Área: Fiscal Publicado em 08/03/2022 | Atualizado em 23/10/2023 Imagem coluna Foto: Divulgação
Devido ao princípio constitucional da anterioridade nonagesimal, a 4ª Vara dos Feitos da Fazenda Pública de Teresina suspendeu, em liminar, a cobrança do diferencial de alíquota (Difal) do ICMS a uma empresa pelo período de 90 dias a partir da publicação da Lei Complementar 190/2022 — ou seja, até o início de abril.

A autora, na verdade, tentava suspender a cobrança do tributo até 2023. No entanto, o juiz Dioclécio Sousa da Silva não se manifestou quanto a essa possibilidade.

O Supremo Tribunal Federal, em fevereiro do ano passado, decidiu que é inconstitucional estabelecer o Difal por meio de ato administrativo, como vinha sendo feito até então. Uma lei complementar foi aprovada para regular o tributo, mas foi sancionada somente no último dia 4 de janeiro, o que gerou controvérsia sobre a cobrança do diferencial.

"É nítido o direito da impetrante à suspensão da exigibilidade do tributo apenas durante os 90 dias contados a partir da publicação da lei complementar", assinalou o magistrado. Ele lembrou que o próprio texto da norma prevê o prazo de 90 dias para que suas medidas produzam efeitos.

Cenário atual

Uma grande quantidade de empresas pelo país vem conseguindo adiar a cobrança do Difal para 2023. O fundamento é sempre o princípio da anterioridade anual, segundo o qual leis que criam ou aumentam um imposto só produzem efeitos no ano seguinte à sua publicação.

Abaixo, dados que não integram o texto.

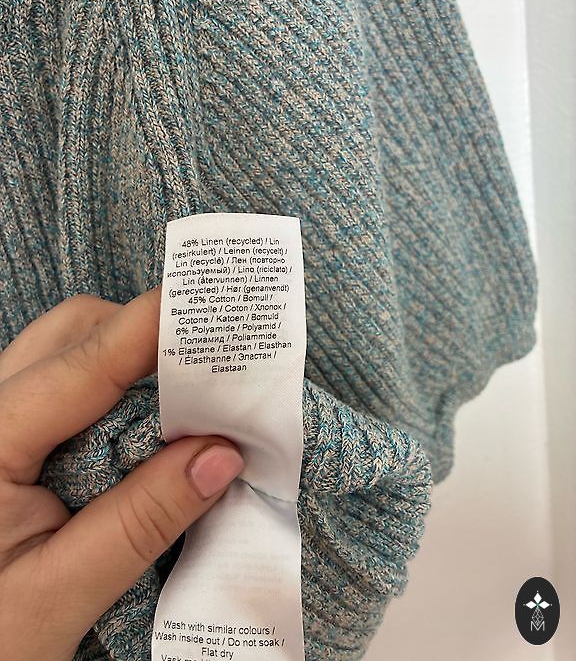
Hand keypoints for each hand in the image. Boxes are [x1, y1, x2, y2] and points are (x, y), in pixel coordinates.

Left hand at [0, 285, 244, 660]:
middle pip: (74, 333)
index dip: (155, 327)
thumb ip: (139, 522)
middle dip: (146, 337)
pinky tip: (147, 427)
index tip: (217, 310)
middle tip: (213, 372)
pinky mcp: (10, 438)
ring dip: (131, 361)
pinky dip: (115, 388)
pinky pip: (67, 383)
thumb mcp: (58, 597)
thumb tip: (221, 455)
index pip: (83, 362)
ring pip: (68, 350)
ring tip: (187, 404)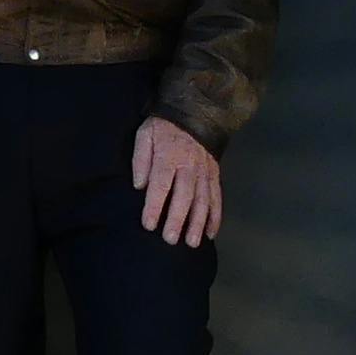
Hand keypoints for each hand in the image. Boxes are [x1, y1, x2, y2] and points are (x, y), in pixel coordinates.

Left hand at [131, 116, 221, 246]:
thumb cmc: (163, 127)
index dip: (155, 205)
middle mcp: (189, 166)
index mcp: (169, 156)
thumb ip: (140, 159)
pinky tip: (210, 233)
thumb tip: (138, 185)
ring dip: (198, 222)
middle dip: (177, 219)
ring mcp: (205, 172)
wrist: (195, 112)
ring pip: (203, 200)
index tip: (149, 225)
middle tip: (170, 239)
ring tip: (192, 242)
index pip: (161, 184)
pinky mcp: (215, 175)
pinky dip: (215, 216)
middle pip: (184, 195)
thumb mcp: (144, 135)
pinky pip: (216, 197)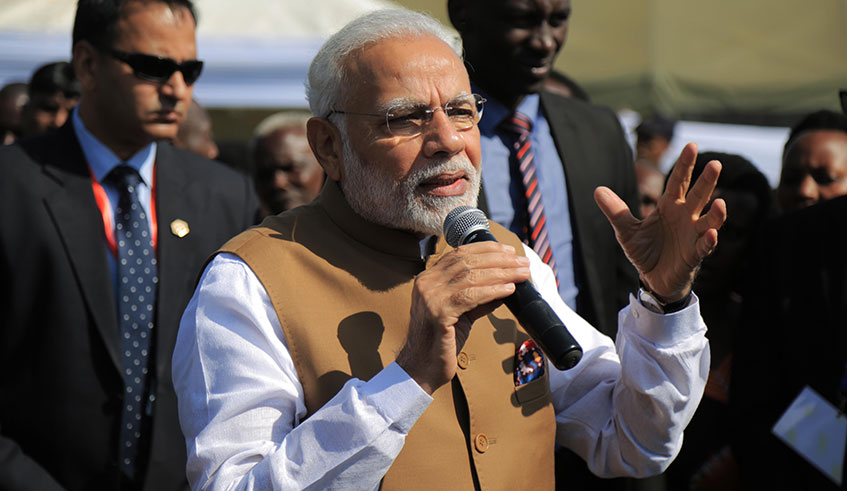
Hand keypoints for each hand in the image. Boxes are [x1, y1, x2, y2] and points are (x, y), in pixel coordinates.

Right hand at [396, 241, 530, 393]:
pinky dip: (492, 291)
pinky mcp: (438, 314)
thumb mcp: (461, 313)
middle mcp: (426, 283)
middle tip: (522, 262)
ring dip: (501, 273)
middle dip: (499, 259)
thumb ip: (478, 298)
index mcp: (428, 279)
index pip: (459, 253)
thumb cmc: (442, 342)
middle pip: (467, 262)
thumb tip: (505, 286)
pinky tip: (509, 290)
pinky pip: (470, 297)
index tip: (508, 251)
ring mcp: (430, 298)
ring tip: (521, 274)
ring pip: (471, 276)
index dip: (486, 249)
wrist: (422, 368)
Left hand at [594, 142, 726, 302]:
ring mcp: (693, 235)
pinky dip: (709, 241)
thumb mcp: (626, 230)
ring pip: (709, 220)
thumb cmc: (645, 250)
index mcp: (669, 206)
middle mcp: (685, 217)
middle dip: (706, 181)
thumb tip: (597, 190)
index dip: (685, 165)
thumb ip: (616, 211)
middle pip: (698, 196)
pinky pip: (704, 246)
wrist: (653, 278)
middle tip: (715, 164)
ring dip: (716, 213)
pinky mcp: (694, 255)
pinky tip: (712, 234)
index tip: (692, 145)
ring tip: (720, 202)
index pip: (678, 181)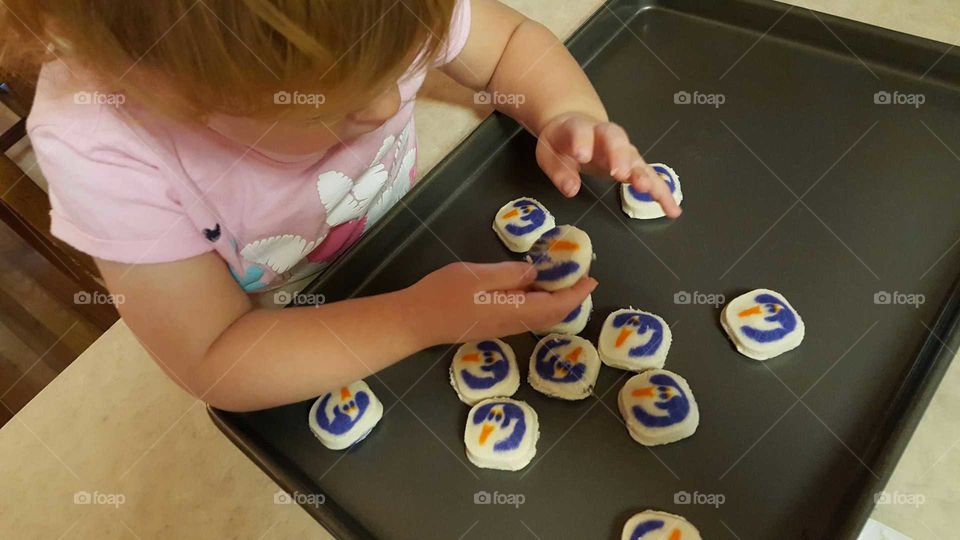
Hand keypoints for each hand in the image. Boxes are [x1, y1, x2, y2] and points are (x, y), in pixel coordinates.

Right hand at [402, 261, 597, 345]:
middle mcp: (513, 324)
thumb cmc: (442, 294)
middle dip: (571, 297)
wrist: (415, 321)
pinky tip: (532, 287)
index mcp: (514, 311)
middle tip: (580, 276)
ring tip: (562, 279)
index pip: (556, 305)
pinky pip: (526, 316)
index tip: (591, 278)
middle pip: (552, 315)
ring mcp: (502, 328)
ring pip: (540, 317)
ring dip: (556, 301)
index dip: (577, 294)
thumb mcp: (477, 274)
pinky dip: (539, 302)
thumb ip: (510, 273)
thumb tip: (537, 274)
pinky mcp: (492, 326)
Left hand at [536, 112, 681, 217]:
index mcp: (579, 128)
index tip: (581, 155)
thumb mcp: (549, 155)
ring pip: (636, 157)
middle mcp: (605, 136)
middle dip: (620, 156)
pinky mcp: (634, 164)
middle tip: (621, 173)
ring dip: (644, 174)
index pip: (581, 131)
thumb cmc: (562, 143)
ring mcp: (622, 149)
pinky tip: (672, 209)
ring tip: (650, 191)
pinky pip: (650, 176)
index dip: (582, 141)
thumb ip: (559, 171)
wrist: (578, 128)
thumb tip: (571, 190)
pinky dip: (662, 192)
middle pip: (616, 139)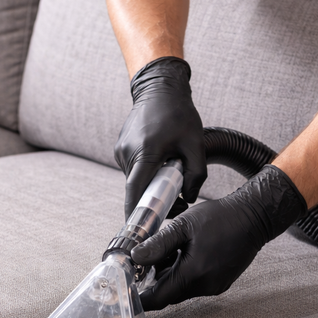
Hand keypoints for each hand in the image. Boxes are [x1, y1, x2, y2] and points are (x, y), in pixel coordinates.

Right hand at [115, 57, 205, 219]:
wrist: (159, 88)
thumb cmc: (179, 113)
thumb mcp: (196, 143)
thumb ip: (196, 174)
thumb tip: (189, 198)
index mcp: (145, 152)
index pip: (135, 192)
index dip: (136, 213)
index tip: (140, 229)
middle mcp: (127, 153)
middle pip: (137, 189)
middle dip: (155, 198)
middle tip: (178, 196)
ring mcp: (120, 151)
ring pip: (136, 180)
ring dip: (152, 183)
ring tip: (171, 169)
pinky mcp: (120, 148)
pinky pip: (134, 170)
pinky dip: (147, 173)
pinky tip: (161, 161)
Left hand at [131, 165, 307, 310]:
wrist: (254, 218)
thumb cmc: (220, 218)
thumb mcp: (184, 226)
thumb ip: (158, 244)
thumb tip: (134, 257)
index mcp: (193, 274)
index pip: (159, 298)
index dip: (141, 297)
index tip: (128, 291)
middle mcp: (205, 286)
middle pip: (169, 293)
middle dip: (156, 279)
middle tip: (149, 258)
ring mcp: (215, 287)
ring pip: (182, 289)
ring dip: (171, 275)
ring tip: (173, 249)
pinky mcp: (221, 283)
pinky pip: (195, 285)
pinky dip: (185, 274)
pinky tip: (187, 253)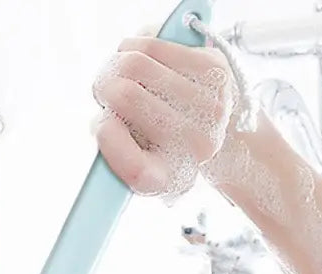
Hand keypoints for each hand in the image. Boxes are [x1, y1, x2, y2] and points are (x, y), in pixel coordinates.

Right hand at [92, 37, 238, 198]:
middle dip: (104, 87)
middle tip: (105, 91)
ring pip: (134, 64)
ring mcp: (208, 105)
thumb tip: (107, 119)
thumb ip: (112, 148)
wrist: (218, 127)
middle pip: (125, 96)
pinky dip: (135, 46)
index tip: (103, 124)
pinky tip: (140, 57)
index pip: (135, 169)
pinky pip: (153, 46)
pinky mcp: (213, 69)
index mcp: (169, 179)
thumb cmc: (160, 142)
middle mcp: (194, 146)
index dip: (108, 140)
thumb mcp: (132, 160)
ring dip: (117, 64)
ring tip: (123, 74)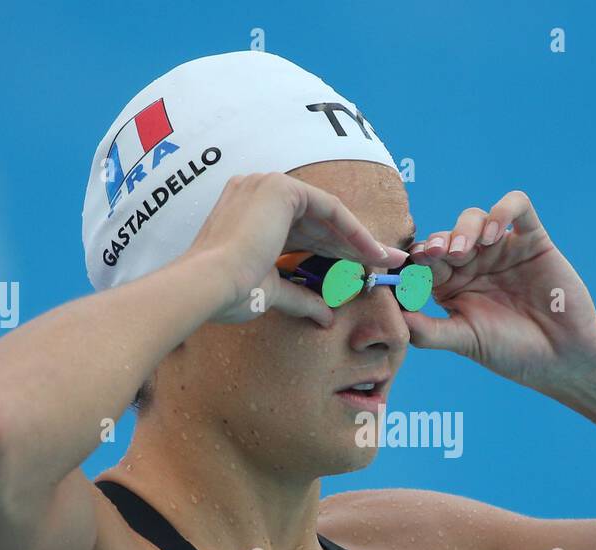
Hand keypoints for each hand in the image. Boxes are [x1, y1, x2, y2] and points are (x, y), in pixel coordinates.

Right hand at [183, 172, 407, 327]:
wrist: (208, 285)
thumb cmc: (228, 293)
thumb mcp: (271, 292)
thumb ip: (300, 298)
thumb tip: (326, 318)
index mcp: (246, 214)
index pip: (301, 232)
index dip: (333, 251)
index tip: (360, 271)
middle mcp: (255, 193)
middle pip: (318, 222)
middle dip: (354, 245)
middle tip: (385, 263)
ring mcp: (267, 186)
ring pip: (328, 215)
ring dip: (359, 239)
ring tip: (387, 261)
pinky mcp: (281, 189)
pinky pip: (330, 209)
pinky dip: (352, 231)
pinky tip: (372, 252)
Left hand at [402, 190, 595, 391]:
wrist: (562, 357)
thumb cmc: (511, 352)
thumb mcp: (463, 340)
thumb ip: (427, 330)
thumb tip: (393, 315)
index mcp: (451, 286)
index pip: (422, 263)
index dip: (412, 261)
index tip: (407, 271)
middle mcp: (474, 263)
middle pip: (444, 235)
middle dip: (436, 243)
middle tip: (435, 256)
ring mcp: (502, 249)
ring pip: (474, 217)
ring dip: (464, 229)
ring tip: (464, 250)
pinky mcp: (532, 239)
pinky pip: (517, 207)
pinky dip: (503, 210)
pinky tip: (495, 233)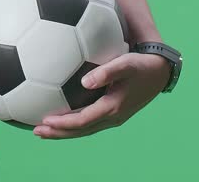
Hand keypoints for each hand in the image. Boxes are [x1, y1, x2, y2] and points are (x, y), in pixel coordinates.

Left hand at [32, 52, 169, 138]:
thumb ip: (107, 71)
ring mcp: (114, 116)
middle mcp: (112, 116)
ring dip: (64, 131)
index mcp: (113, 107)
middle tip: (37, 132)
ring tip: (44, 130)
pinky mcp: (114, 112)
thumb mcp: (126, 64)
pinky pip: (90, 122)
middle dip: (58, 133)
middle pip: (81, 130)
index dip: (63, 123)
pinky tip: (62, 116)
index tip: (44, 121)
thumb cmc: (142, 64)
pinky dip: (74, 124)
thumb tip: (85, 81)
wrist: (161, 72)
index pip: (83, 121)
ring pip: (85, 129)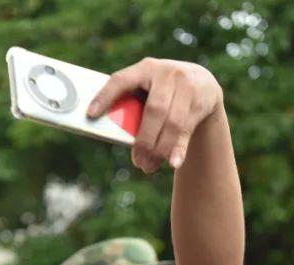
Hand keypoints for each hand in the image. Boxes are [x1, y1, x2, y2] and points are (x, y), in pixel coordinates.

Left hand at [87, 58, 223, 173]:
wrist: (202, 81)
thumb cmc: (161, 90)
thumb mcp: (147, 88)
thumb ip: (131, 102)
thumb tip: (110, 131)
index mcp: (145, 68)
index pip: (121, 80)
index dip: (105, 96)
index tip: (90, 114)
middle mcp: (168, 74)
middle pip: (154, 110)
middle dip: (144, 140)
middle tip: (137, 161)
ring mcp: (188, 87)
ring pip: (173, 123)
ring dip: (159, 149)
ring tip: (148, 166)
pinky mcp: (201, 102)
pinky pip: (188, 129)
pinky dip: (179, 148)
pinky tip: (173, 163)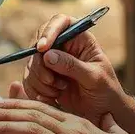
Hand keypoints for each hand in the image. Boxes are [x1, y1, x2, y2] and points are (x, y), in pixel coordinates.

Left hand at [0, 99, 134, 133]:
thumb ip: (109, 125)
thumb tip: (108, 117)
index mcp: (79, 123)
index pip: (44, 108)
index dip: (20, 103)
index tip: (2, 101)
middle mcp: (71, 131)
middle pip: (32, 116)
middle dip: (6, 112)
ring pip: (31, 132)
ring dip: (5, 128)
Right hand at [23, 14, 134, 130]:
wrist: (103, 111)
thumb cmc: (106, 90)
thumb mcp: (94, 77)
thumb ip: (72, 66)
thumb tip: (47, 55)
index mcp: (80, 38)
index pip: (61, 22)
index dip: (49, 31)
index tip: (43, 48)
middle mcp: (63, 46)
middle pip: (39, 44)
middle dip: (41, 65)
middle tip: (52, 81)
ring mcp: (52, 61)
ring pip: (32, 64)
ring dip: (40, 80)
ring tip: (59, 91)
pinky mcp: (44, 77)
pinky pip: (29, 79)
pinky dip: (36, 90)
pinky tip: (51, 98)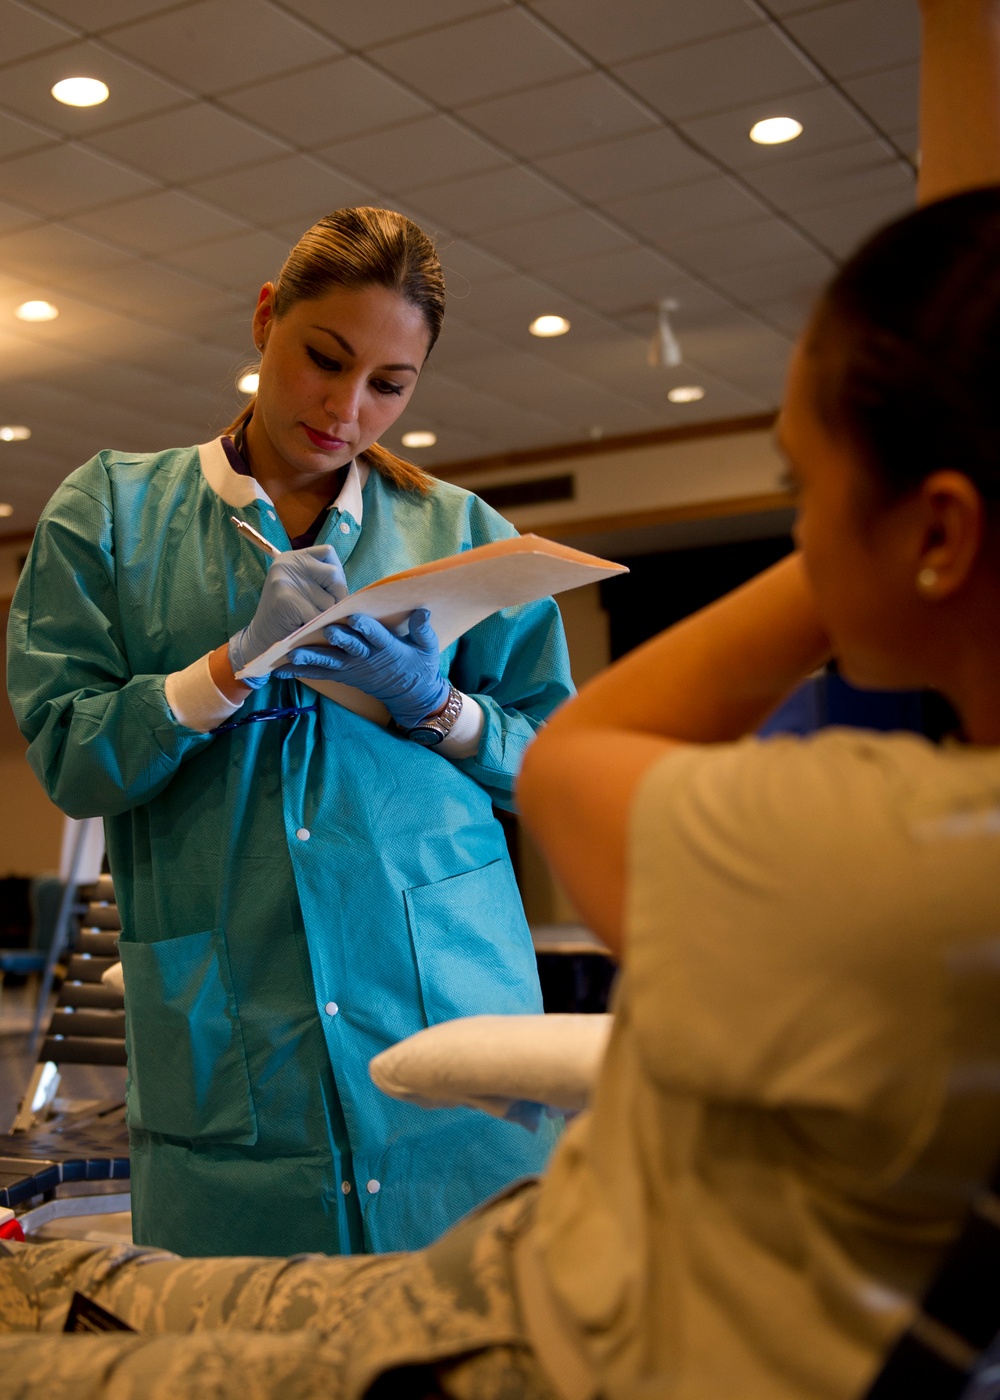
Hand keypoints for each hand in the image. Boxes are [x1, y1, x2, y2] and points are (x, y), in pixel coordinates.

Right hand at [228, 545, 347, 688]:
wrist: (261, 639)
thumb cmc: (290, 617)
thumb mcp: (304, 589)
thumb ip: (322, 580)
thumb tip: (355, 588)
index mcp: (293, 557)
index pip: (328, 552)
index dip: (337, 573)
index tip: (332, 591)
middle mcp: (287, 563)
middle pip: (334, 574)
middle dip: (338, 597)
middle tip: (326, 612)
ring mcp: (284, 580)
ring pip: (329, 599)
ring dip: (326, 616)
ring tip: (309, 621)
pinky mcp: (286, 599)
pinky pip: (319, 615)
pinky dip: (318, 627)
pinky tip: (305, 629)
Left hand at [275, 608, 448, 727]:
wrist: (411, 696)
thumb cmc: (420, 667)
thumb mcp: (428, 649)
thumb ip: (423, 631)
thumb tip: (422, 611)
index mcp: (388, 649)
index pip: (377, 637)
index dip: (366, 628)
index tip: (355, 618)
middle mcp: (367, 659)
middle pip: (350, 648)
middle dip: (337, 640)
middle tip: (323, 631)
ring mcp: (353, 668)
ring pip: (329, 662)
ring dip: (310, 658)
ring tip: (291, 655)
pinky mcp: (344, 675)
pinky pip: (321, 674)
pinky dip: (301, 672)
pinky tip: (281, 670)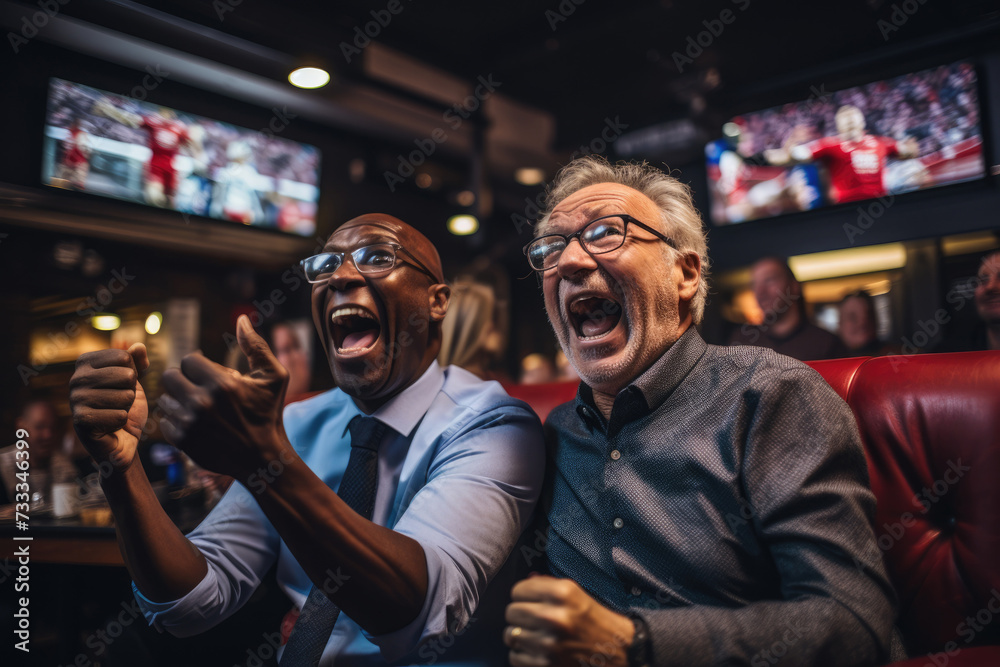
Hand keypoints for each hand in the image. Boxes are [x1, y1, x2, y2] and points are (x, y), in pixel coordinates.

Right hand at [70, 343, 149, 472]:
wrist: (121, 438)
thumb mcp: (133, 380)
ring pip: (125, 397)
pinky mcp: (80, 420)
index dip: (133, 373)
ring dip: (127, 407)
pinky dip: (121, 422)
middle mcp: (76, 378)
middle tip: (120, 401)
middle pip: (126, 376)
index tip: (122, 385)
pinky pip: (119, 416)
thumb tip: (139, 346)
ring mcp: (76, 399)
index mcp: (85, 362)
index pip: (124, 357)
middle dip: (132, 391)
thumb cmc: (124, 406)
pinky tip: (110, 425)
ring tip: (115, 411)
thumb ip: (136, 361)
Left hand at [159, 315, 290, 479]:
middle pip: (170, 376)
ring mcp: (189, 423)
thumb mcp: (274, 377)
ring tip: (200, 408)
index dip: (200, 366)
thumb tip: (241, 319)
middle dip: (185, 380)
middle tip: (200, 389)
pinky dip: (176, 421)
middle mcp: (202, 402)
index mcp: (222, 384)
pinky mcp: (182, 441)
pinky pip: (164, 420)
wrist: (262, 457)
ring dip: (180, 401)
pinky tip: (196, 424)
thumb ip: (256, 346)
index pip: (189, 359)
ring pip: (165, 398)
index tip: (213, 377)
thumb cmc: (269, 413)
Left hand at [505, 576, 634, 666]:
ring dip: (521, 637)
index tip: (532, 602)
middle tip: (534, 621)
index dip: (523, 597)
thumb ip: (548, 585)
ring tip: (537, 637)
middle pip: (511, 612)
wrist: (620, 652)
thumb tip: (525, 581)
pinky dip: (523, 656)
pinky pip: (515, 657)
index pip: (518, 590)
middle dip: (521, 616)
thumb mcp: (576, 595)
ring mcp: (548, 643)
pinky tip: (539, 652)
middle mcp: (553, 616)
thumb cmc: (596, 621)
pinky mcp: (545, 664)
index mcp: (562, 593)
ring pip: (510, 635)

Liminares que afastaram a cobrança do Difal em 2022 já foram proferidas na Justiça do Distrito Federal, do Espírito Santo e de São Paulo, por exemplo. Neste último, houve até mesmo liminar confirmada pelo Tribunal de Justiça, mas ainda há decisões conflitantes sobre o tema.

A polêmica sobre o Difal em 2022 já foi levada ao STF por meio de duas ações diretas de constitucionalidade, que estão sob relatoria do ministro Alexandre de Moraes.